Saved entries:
==*==

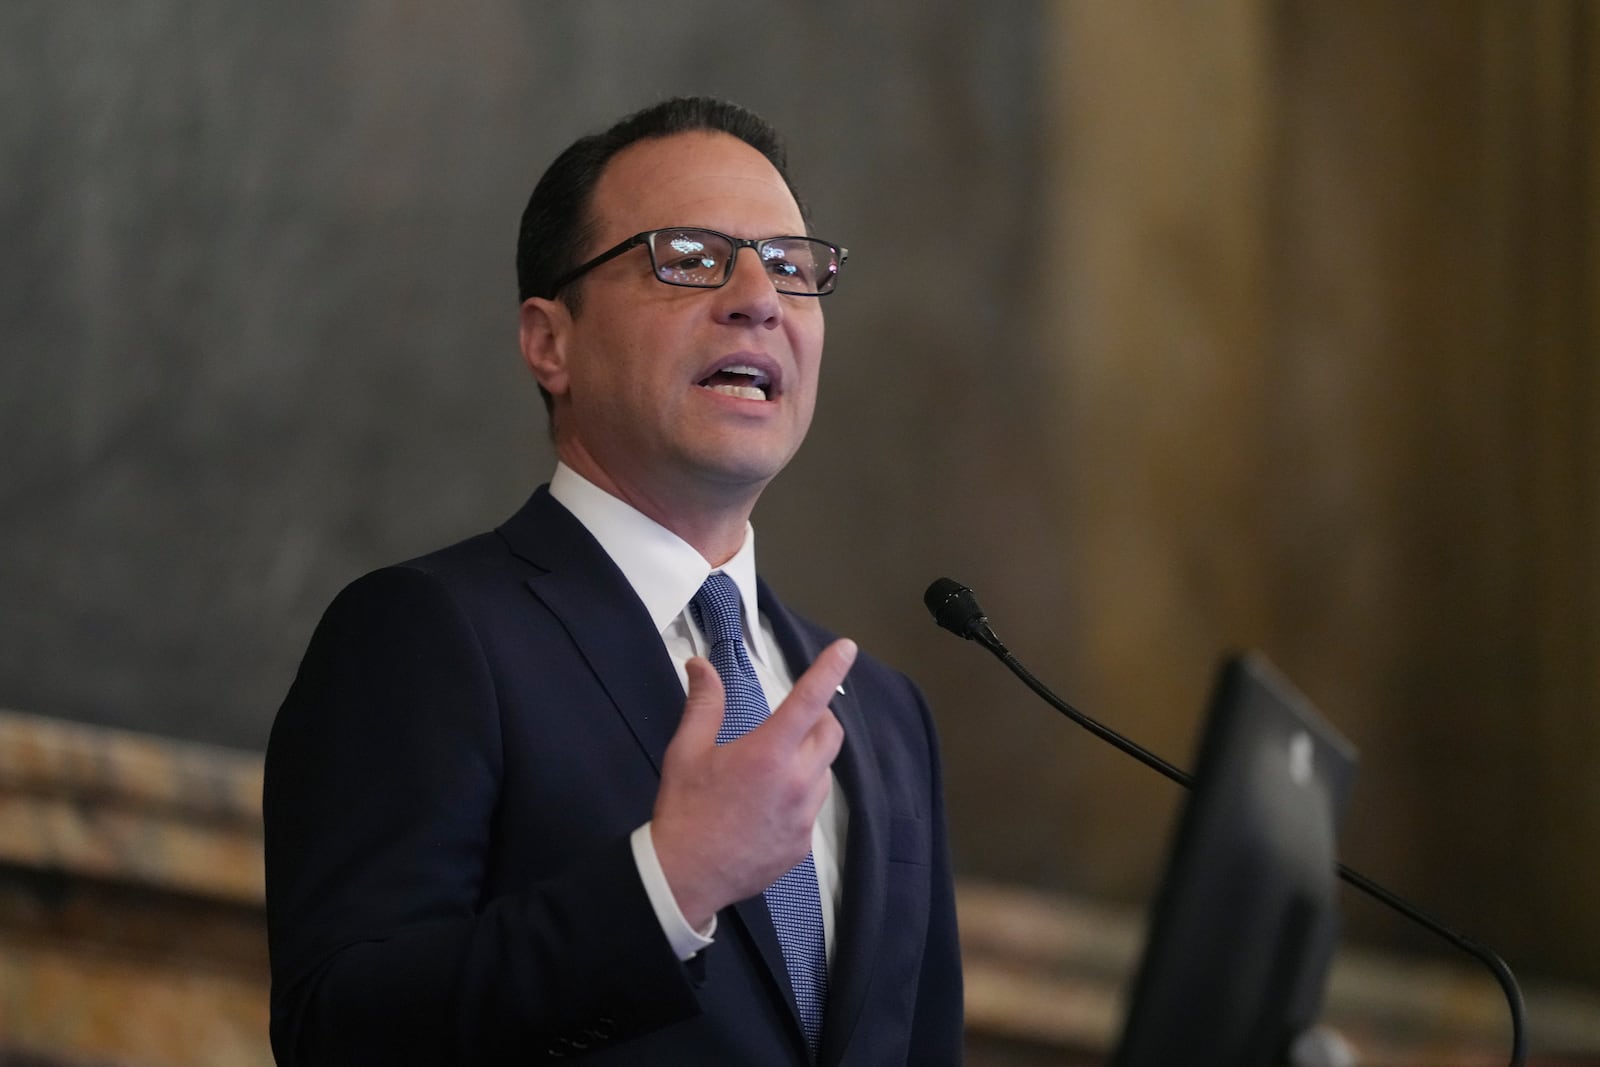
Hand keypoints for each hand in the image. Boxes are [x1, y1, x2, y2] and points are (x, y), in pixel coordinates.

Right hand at [651, 638, 855, 930]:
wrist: (685, 877)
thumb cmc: (685, 809)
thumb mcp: (687, 751)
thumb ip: (703, 704)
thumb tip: (700, 665)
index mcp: (768, 752)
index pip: (809, 699)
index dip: (830, 669)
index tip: (847, 648)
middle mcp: (796, 780)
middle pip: (830, 734)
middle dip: (819, 719)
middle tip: (791, 722)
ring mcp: (804, 816)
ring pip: (823, 773)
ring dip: (808, 761)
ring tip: (770, 772)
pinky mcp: (803, 845)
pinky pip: (812, 809)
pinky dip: (798, 797)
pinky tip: (766, 808)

==*==

## EXERCISE DESCRIPTION:
Every line in the entries above that has the word "index" should be identified and copied.

## EXERCISE RESPONSE:
index mcp: (768, 752)
index pip: (809, 699)
index dip: (830, 669)
index tip: (847, 648)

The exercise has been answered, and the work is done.